Gaza : Mémoire sauvée d’une terre millénaire

À travers une exposition poignante à l’Institut du Monde Arabe, le patrimoine plurimillénaire de Gaza, menacé par les conflits, retrouve la lumière. Une plongée au cœur d’une enclave palestinienne où l’histoire dialogue avec la résistance. Par Vicenne et Juliette Goût

Photos : Juliette Goût/IMA/DR

Sous les voûtes élégantes de l’Institut du Monde Arabe (IMA) à Paris, se dévoilent les fragments d’une histoire qui semble vouloir s’effacer. L’exposition « Trésors sauvés de Gaza, 5 000 ans d’histoire », ouverte jusqu’au 2 novembre prochain, présente une sélection extraordinaire de 130 artefacts : lampes à huile patinées, amphores, mosaïques éclatantes, figurines en bronze ou marbre, stèles funéraires et statuettes de divinités. Ces vestiges, témoins silencieux de civilisations égyptienne, assyrienne, perse, romaine ou encore byzantine, racontent la richesse culturelle d’une terre devenue lieu de passage entre Orient et Occident.« Cette exposition est un acte de résistance », affirme Jack Lang, président de l’IMA, en inaugurant cet hommage vibrant à Gaza. Face à la destruction et aux massacres récents, il ajoute : « La riche histoire de Gaza doit retrouver la lumière. Rien n’est pire que l’abandon et l’oubli… Le patrimoine archéologique irrigue l’identité palestinienne contemporaine et sa préservation est indissociable du respect des droits humains. »

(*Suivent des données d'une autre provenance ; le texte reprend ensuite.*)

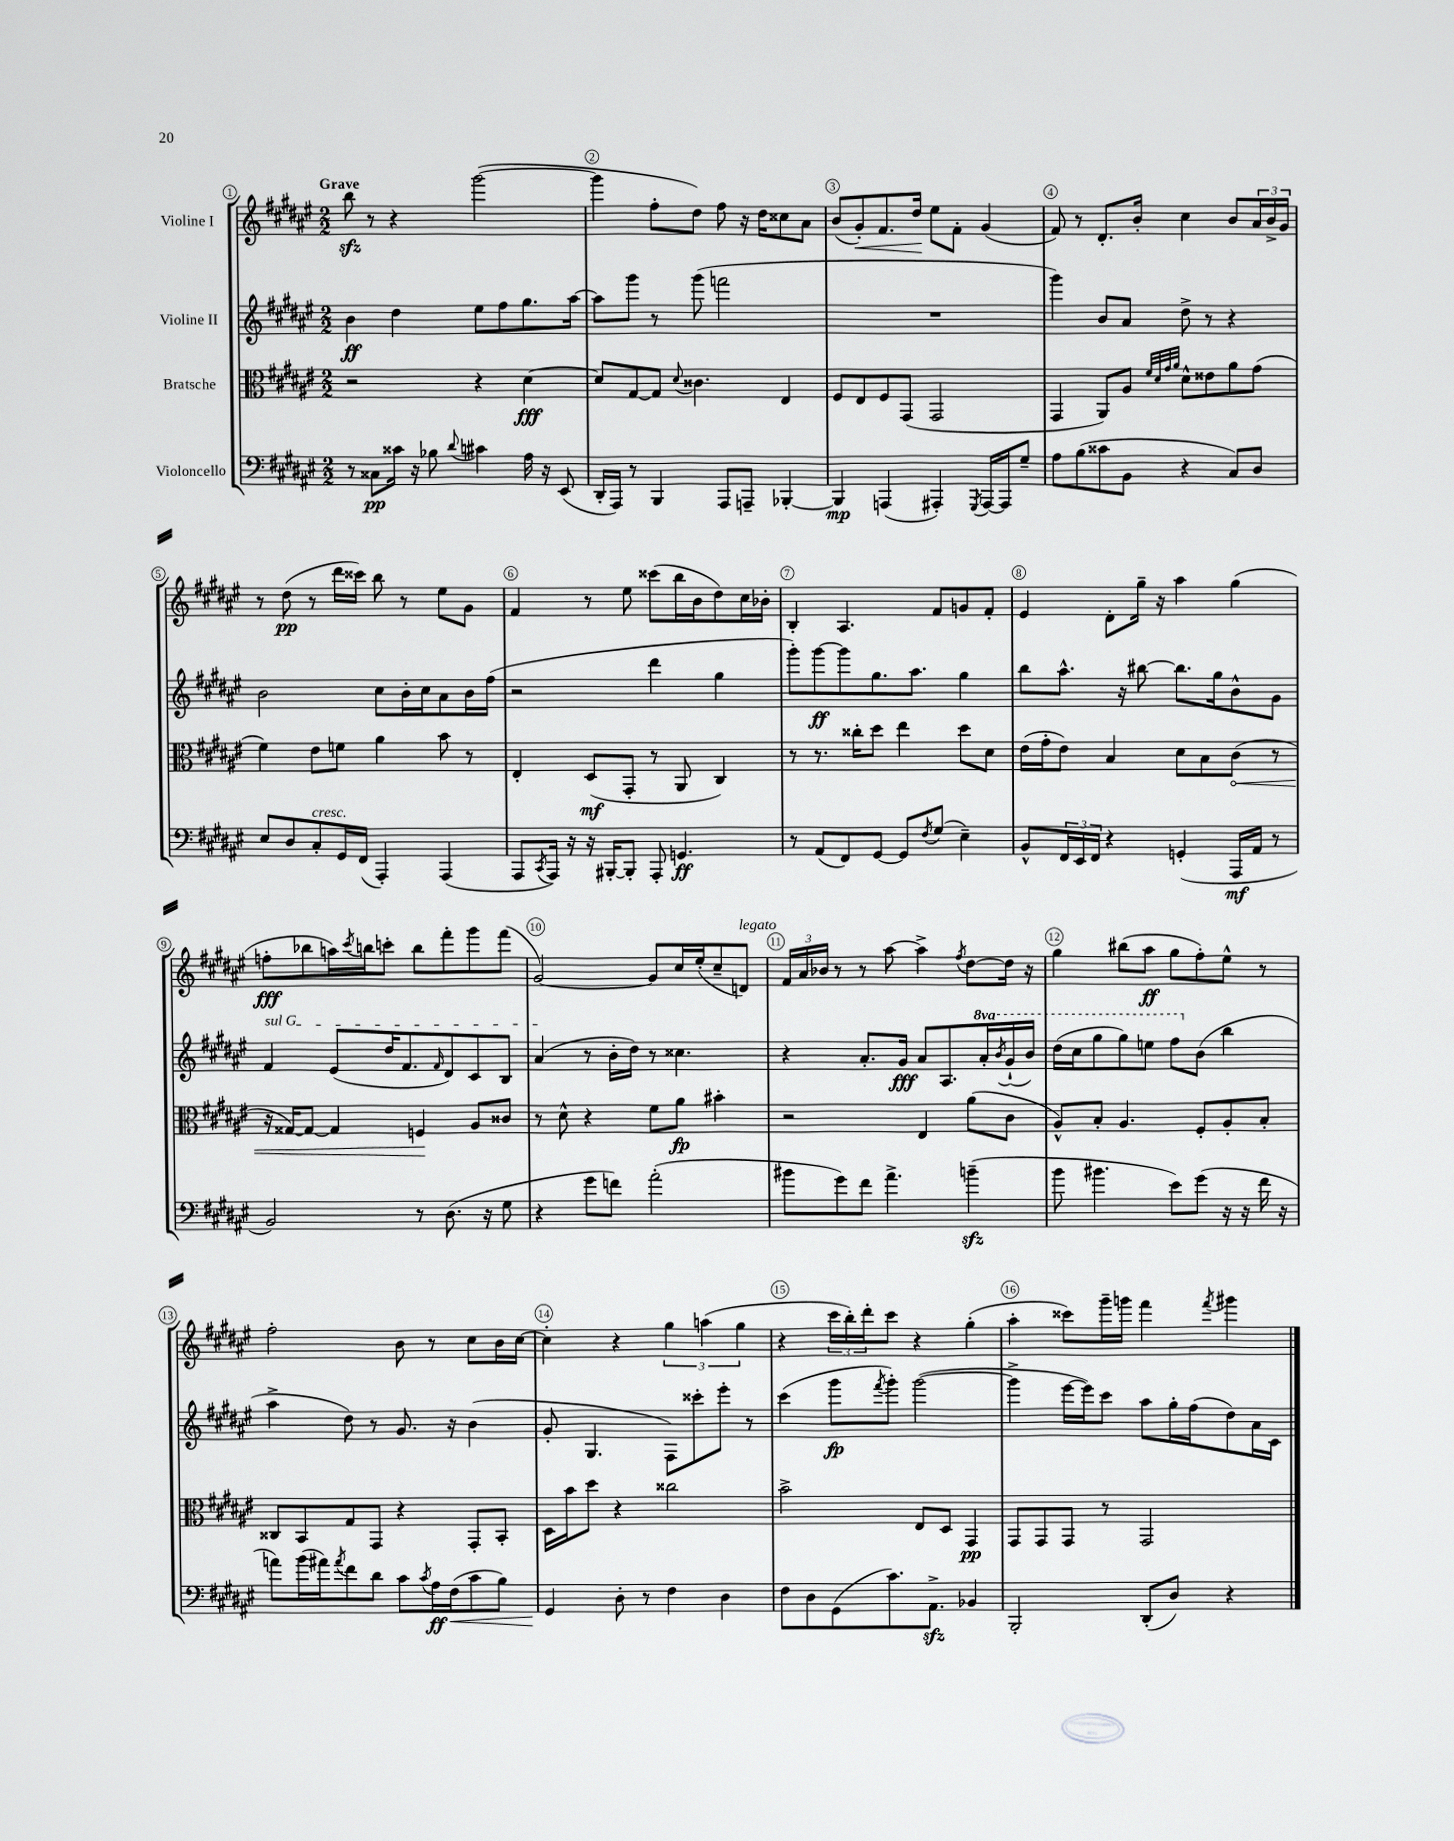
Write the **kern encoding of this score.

**kern	**dynam	**kern	**dynam	**kern	**dynam	**kern	**dynam
*part4	*part4	*part3	*part3	*part2	*part2	*part1	*part1
*staff4	*staff4	*staff3	*staff3	*staff2	*staff2	*staff1	*staff1
*I"Violoncello	*	*I"Bratsche	*	*I"Violine II	*	*I"Violine I	*
*clefF4	*	*clefC3	*	*clefG2	*	*clefG2	*
*k[f#c#g#d#a#e#]	*	*k[f#c#g#d#a#e#]	*	*k[f#c#g#d#a#e#]	*	*k[f#c#g#d#a#e#]	*
*M2/2	*	*M2/2	*	*M2/2	*	*M2/2	*
=1	=1	=1	=1	=1	=1	=1	=1
!	!	!	!	!	!	!LO:TX:a:B:t=Grave	!
8r	.	2r	.	4b\	ff	8bbzz\	.
8C##X\L	pp	.	.	.	.	8r	.
16c##X\Jk	.	.	.	4dd#\	.	4r	.
16r	.	.	.	.	.	.	.
8B-X\	.	.	.	.	.	.	.
8qqd#/	.	.	.	.	.	.	.
4c#X\	.	4r	.	8ee#\L	.	([2ggg#\	.
.	.	.	.	8ff#\	.	.	.
16A#\	.	[4d#\	fff	8.gg#\	.	.	.
16r	.	.	.	.	.	.	.
(8EE#/	.	.	.	.	.	.	.
.	.	.	.	[16aa#\Jk	.	.	.
=2	=2	=2	=2	=2	=2	=2	=2
16DD#'/LL	.	8d#/L]	.	8aa#\L]	.	4ggg#\]	.
16AAA#/JJ)	.	.	.	.	.	.	.
8r	.	[8G#/	.	8ggg#\J	.	.	.
4BBB/	.	8G#/J]	.	8r	.	8ff#'\L	.
.	.	8qqd#/	.	.	.	.	.
.	.	4.c##X\	.	(8ggg#\	.	8dd#\J)	.
8AAA#/L	.	.	.	2fffn\	.	8ff#\	.
8AAAn~/J	.	.	.	.	.	16r	.
.	.	.	.	.	.	16dd#\KL	.
[4BBB-X'/	.	4E#/	.	.	.	8cc##X\	.
.	.	.	.	.	.	8a#\J	.
=3	=3	=3	=3	=3	=3	=3	=3
4BBB-/]	mp	8F#/L	.	1r	.	(8b/L	.
!	!	!	!	!	!	!	!LO:HP:b
.	.	8E#/	.	.	.	8g#'/)	<
(4AAAn/	.	8F#/	.	.	.	8.f#/	.
.	.	(8GG#/J	.	.	.	.	.
.	.	.	.	.	.	16dd#/Jk	.
4AAA#X'/)	.	2GG#/	.	.	.	8ee#\L	[
.	.	.	.	.	.	8f#'\J	.
8qGGG#/	.	.	.	.	.	.	.
[16AAA#/LL	.	.	.	.	.	(4g#/	.
16AAA#/J]	.	.	.	.	.	.	.
8G#~/J	.	.	.	.	.	.	.
=4	=4	=4	=4	=4	=4	=4	=4
8A#\L	.	4GG#/	.	4ggg#\)	.	8f#/)	.
(8B\	.	.	.	.	.	8r	.
8c##X\	.	8AA#/L)	.	8b/L	.	8.d#'/L	.
8BB\J	.	8A#/J	.	8a#/J	.	.	.
.	.	.	.	.	.	16b'/Jk	.
.	.	32qqf#/LLL	.	.	.	.	.
.	.	32qqd#/	.	.	.	.	.
.	.	32qqg#/	.	.	.	.	.
.	.	32qqa#/JJJ	.	.	.	.	.
4r	.	8d#^^\L	.	8dd#^\	.	4cc#\	.
.	.	8e##X\	.	8r	.	.	.
8C#/L)	.	8a#\	.	4r	.	8b/L	.
8D#/J	.	(8g#\J	.	.	.	24a#/L	.
.	.	.	.	.	.	24b^/	.
.	.	.	.	.	.	24g#/JJ	.
!!LO:LB:g=z
=5	=5	=5	=5	=5	=5	=5	=5
8E#/L	.	4f#\)	.	2b\	.	8r	.
8D#/	.	.	.	.	.	(8dd#\	pp
!LO:TX:a:i:t=cresc.	!	!	!	!	!	!	!
8C#'/	.	8e#\L	.	.	.	8r	.
16GG#/L	.	8fn\J	.	.	.	16ddd#\LL	.
(16FF#/JJ	.	.	.	.	.	16ccc##X\JJ)	.
4AAA#'/)	.	4a#\	.	8cc#\L	.	8bb\	.
.	.	.	.	16b'\L	.	8r	.
.	.	.	.	16cc#\J	.	.	.
(4AAA#/	.	8b\	.	8a#\	.	8ee#\L	.
.	.	8r	.	16b\L	.	8g#\J	.
.	.	.	.	(16ff#\JJ	.	.	.
=6	=6	=6	=6	=6	=6	=6	=6
8AAA#/L	.	4E#'/	.	2r	.	4f#/	.
8qCC#/	.	.	.	.	.	.	.
16AAA#/Jk)	.	.	.	.	.	.	.
16r	.	.	.	.	.	.	.
16r	.	(8D#/L	mf	.	.	8r	.
[16BBB#X'/KL	.	.	.	.	.	.	.
8BBB#'/J]	.	8GG#'/J	.	.	.	8ee#\	.
8AAA#'/	.	8r	.	4ddd#\	.	(8ccc##X\L	.
4.GGn/	ff	8AA#/	.	.	.	16bb\L	.
.	.	.	.	.	.	16b\J	.
.	.	4C#/)	.	4gg#\	.	8dd#\)	.
.	.	.	.	.	.	16cc#\L	.
.	.	.	.	.	.	16b-X'\JJ	.
=7	=7	=7	=7	=7	=7	=7	=7
8r	.	8r	.	8ggg#'\L)	.	4B'/	.
(8AA#/L	.	8.r	.	[8ggg#\	ff	.	.
8FF#/)	.	.	.	8ggg#\]	.	4.A#/	.
.	.	16cc##X'\KL	.	.	.	.	.
[8GG#/J	.	8dd#\J	.	8.gg#\	.	.	.
8GG#/L]	.	4ee#\	.	.	.	.	.
.	.	.	.	8.aa#\J	.	.	.
8qF#/	.	.	.	.	.	.	.
(8G#/J	.	.	.	.	.	8f#/L	.
4E#~\)	.	8dd#\L	.	4gg#\	.	8gn/	.
.	.	8d#\J	.	.	.	8f#'/J	.
=8	=8	=8	=8	=8	=8	=8	=8
8BB^^/L	.	(16e#\LL	.	8bb\L	.	4e#/	.
.	.	16g#'\J	.	.	.	.	.
24FF#/L	.	8e#\J)	.	8.aa#^^\J	.	.	.
24EE#/	.	.	.	.	.	.	.
24FF#/JJ	.	.	.	.	.	.	.
4r	.	4B/	.	.	.	8d#'\L	.
.	.	.	.	16r	.	.	.
.	.	.	.	[8bb#X\	.	16gg#~\Jk	.
.	.	.	.	.	.	16r	.
(4GGn'/	.	8d#\L	.	8.bb#\L]	.	4aa#\	.
.	.	8B\	.	.	.	.	.
.	.	.	.	16gg#\k	.	.	.
!	!	!	!LO:HP:b	!	!	!	!
16AAA#/LL	mf	(8c#\J	<	8b^^\	.	(4gg#\	.
16AA#/JJ	.	.	.	.	.	.	.
8r	.	8r	.	8g#\J	.	.	.
!!LO:LB:g=z
=9	=9	=9	=9	=9	=9	=9	=9
!	!	!	!	!LO:TX:a:i:t=sul G	!	!	!
2BB/)	.	16r	.	4f#/	.	8ffn'\L	fff
.	.	[16G##X/KL)	.	.	.	.	.
.	.	8G##/J_	.	.	.	8bb-X\	.
.	.	4G##/]	.	(8e#/L	.	16aan\L)	.
.	.	.	.	.	.	8qccc#/	.
.	.	.	.	.	.	16bbn\J	.
.	.	.	.	16dd#/K	.	8cccn'\J	.
.	.	.	.	8.f#/	.	.	.
8r	.	4Fn/	.	.	.	8bb\L	.
.	.	.	.	16qqf#/	.	.	.
(8.D#\	.	.	.	8d#/)	.	8fff#'\	.
.	.	8A#/L	[	8c#/	.	8ggg#\	.
16r	.	.	.	.	.	.	.
8G#\	.	8c##X/J	.	8B/J	.	(8fff#\J	.
=10	=10	=10	=10	=10	=10	=10	=10
4r	.	8r	.	(4a#/	.	[2g#/)	.
.	.	8d#^^\	.	.	.	.	.
8g#\L	.	4r	.	8r	.	.	.
8fn\J)	.	.	.	16b'\LL	.	.	.
.	.	.	.	16dd#\JJ)	.	.	.
(2a#'\	.	8f#\L	.	8r	.	8g#/L]	.
.	.	8a#\J	fp	4.cc##X\	.	16cc#/L	.
.	.	.	.	.	.	(16ee#'/J	.
.	.	4b#X'\	.	.	.	8cc#~/	.
!	!	!	!	!	!	!LO:TX:a:i:t=legato	!
.	.	.	.	.	.	8dn/J)	.
=11	=11	=11	=11	=11	=11	=11	=11
8b#X\L	.	2r	.	4r	.	24f#/LL	.
.	.	.	.	.	.	24a#/	.
.	.	.	.	.	.	24b-X/JJ	.
8g#\)	.	.	.	.	.	8r	.
8f#\J	.	.	.	8.a#'/L	.	8r	.
4.a#^\	.	.	.	.	.	[8aa#\	.
.	.	.	.	16g#/Jk	fff	.	.
.	.	4E#/	.	8a#/L	.	4aa#^\]	.
.	.	.	.	8.A#/	.	.	.
.	.	.	.	.	.	8qff#/	.
(4bnzz~\	.	(8a#\L	.	.	.	[8dd#\L	.
*	*	*	*	*8va	*	*	*
.	.	.	.	16aa#'/L	.	.	.
.	.	.	.	8qbb/	.	.	.
.	.	8c#\J	.	(16gg#`/	.	16dd#\Jk]	.
.	.	.	.	16bb/JJ)	.	16r	.
=12	=12	=12	=12	=12	=12	=12	=12
8b\	.	8A#^^/L)	.	(16ddd#\LL	.	4gg#\	.
.	.	.	.	16ccc#\J	.	.	.
4.b#X\	.	8B'/J	.	8ggg#\	.	.	.
.	.	4.A#/	.	8ggg#\)	.	(8bb#X\L	.
.	.	.	.	8eeen\J	.	8aa#\J	ff
8e#\L)	.	.	.	8fff#\L	.	8gg#\L	.
*	*	*	*	*X8va	*	*	*
(8g#\J	.	8F#'/L	.	(8b\J	.	8ff#'\)	.
16r	.	8A#'/	.	4bb\	.	8ee#^^\J	.
16r	.	.	.	.	.	.	.
16f#\	.	8B'/J	.	.	.	8r	.
16r	.	.	.	.	.	.	.
!!LO:LB:g=z
=13	=13	=13	=13	=13	=13	=13	=13
8an\L)	.	8C##X/L	.	4aa#^\	.	2ff#'\	.
(16b\L	.	8BB/	.	.	.	.	.
16a#X\J)	.	.	.	.	.	.	.
8qa#/	.	.	.	.	.	.	.
8f#\	.	8G#/	.	8dd#\)	.	.	.
8d#\J	.	8GG#/J	.	8r	.	.	.
8c#\L	.	4r	.	8.g#/	.	8b\	.
8qc#/	.	.	.	.	.	.	.
16A#\L	ff	.	.	.	.	8r	.
!	!LO:HP:b	!	!	!	!	!	!
(16F#\J	<	.	.	16r	.	.	.
8c#\	.	8GG#'/L	.	(4b\	.	8cc#\L	.
8B\J)	.	8BB'/J	.	.	.	16b\L	.
.	.	.	.	.	.	[16cc#\JJ	.
=14	=14	=14	=14	=14	=14	=14	=14
4GG#/	.	16D#\LL	.	8g#'/	.	4cc#'\]	.
.	.	16b\J	.	.	.	.	.
.	.	8dd#\J	.	4.G#/	.	.	.
8D#'\	[	4r	.	.	.	4r	.
8r	.	.	.	.	.	.	.
4F#\	.	2cc##X\	.	8F#\L)	.	6gg#\	.
.	.	.	.	8ccc##X'\	.	.	.
.	.	.	.	.	.	(6aan\	.
4D#\	.	.	.	8eee#'\J	.	.	.
.	.	.	.	.	.	6gg#\	.
.	.	.	.	8r	.	.	.
=15	=15	=15	=15	=15	=15	=15	=15
8F#\L	.	2b^\	.	(4ccc#\	.	4r	.
8D#\	.	.	.	.	.	.	.
(8GG#\	.	.	.	8ggg#\L	fp	24ccc#\LL	.
.	.	.	.	.	.	24bb'\)	.
.	.	.	.	.	.	24ddd#'\J	.
.	.	.	.	8qfff#/	.	.	.
8.c#\)	.	.	.	8ggg#'\J)	.	8ccc#\J	.
.	.	8E#/L	.	([2ggg#\	.	4r	.
8.AA#zz^\J	.	.	.	.	.	.	.
.	.	8D#/J	.	.	.	.	.
4BB-X/	.	4GG#/	pp	.	.	(4gg#'\	.
=16	=16	=16	=16	=16	=16	=16	=16
2BBB'/	.	8GG#/L	.	4ggg#^\]	.	4aa#'\	.
.	.	8GG#/	.	.	.	.	.
.	.	8GG#/J	.	[16eee#\LL	.	8ccc##X\L)	.
.	.	.	.	16eee#\J])	.	.	.
.	.	8r	.	8ccc#\J	.	16ggg#~\L	.
.	.	.	.	.	.	16gggn\JJ	.
(8DD#'/L	.	2GG#/	.	8aa#\L	.	4fff#\	.
8D#/J)	.	.	.	16gg#'\L	.	.	.
.	.	.	.	(16ff#\J	.	.	.
.	.	.	.	.	.	8qfff#/	.
4r	.	.	.	8dd#\)	.	4ggg#X\	.
.	.	.	.	16a#\L	.	.	.
.	.	.	.	16c#\JJ	.	.	.
==	==	==	==	==	==	==	==
*-	*-	*-	*-	*-	*-	*-	*-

Photos : Juliette Goût/IMA/DR

Des trésors exilés et préservés

Les pièces exposées proviennent de la collection de Jawdat Khoudary, magnat de l’immobilier et grand défenseur de l’héritage de Gaza, qui en avait fait don à l’Autorité palestinienne. Exfiltrées en Suisse en 2006 pour une exposition temporaire au Musée d’art et d’histoire de Genève (MAH), ces reliques n’ont jamais pu retourner à Gaza, bloquées par les conflits et le blocus israélien. Aujourd’hui, elles s’offrent aux regards à Paris, leur retour étant toujours incertain.

Une carte de la destruction

En parallèle, l’exposition révèle l’ampleur des pertes culturelles subies par Gaza. Selon l’UNESCO, au moins 69 sites culturels ont été gravement endommagés : lieux de culte, monuments historiques, dépôts de biens culturels. Parmi eux, l’église grecque-orthodoxe de Saint-Porphyre, emblématique de Gaza, a été réduite en ruines. Le monastère de Saint-Hilarion, inscrit sur la liste du patrimoine mondial en péril, fait partie des trésors menacés. Ces données, accompagnées de cartes et de photographies inédites, témoignent du poids des destructions. Un paysage autrefois riche en palmeraies, jardins et ports pittoresques s’est transformé en champs de désolation au fil des guerres, depuis la Grande Guerre jusqu’aux récents affrontements.

Photos : Juliette Goût/IMA/DR

Scénographie née dans l’urgence

L’exposition trouve également son origine dans les échos d’un conflit. En fin 2024, alors qu’un projet sur le site archéologique de Byblos au Liban était en cours, les bombardements ont empêché sa réalisation. C’est dans ce contexte de crise que l’idée des «Trésors de Gaza» a pris forme, portée par l’urgence et la résilience. « On a eu quatre mois et demi pour la monter. Ça n’était jamais arrivé », confie Élodie Bouffard, commissaire de l’exposition. La mise en scène a été confiée à Elias et Youssef Anastas, architectes et designers palestiniens renommés. Leurs créations, explorant les liens entre artisanat et architecture, rendent hommage au patrimoine de Gaza tout en inscrivant ce projet dans une démarche contemporaine.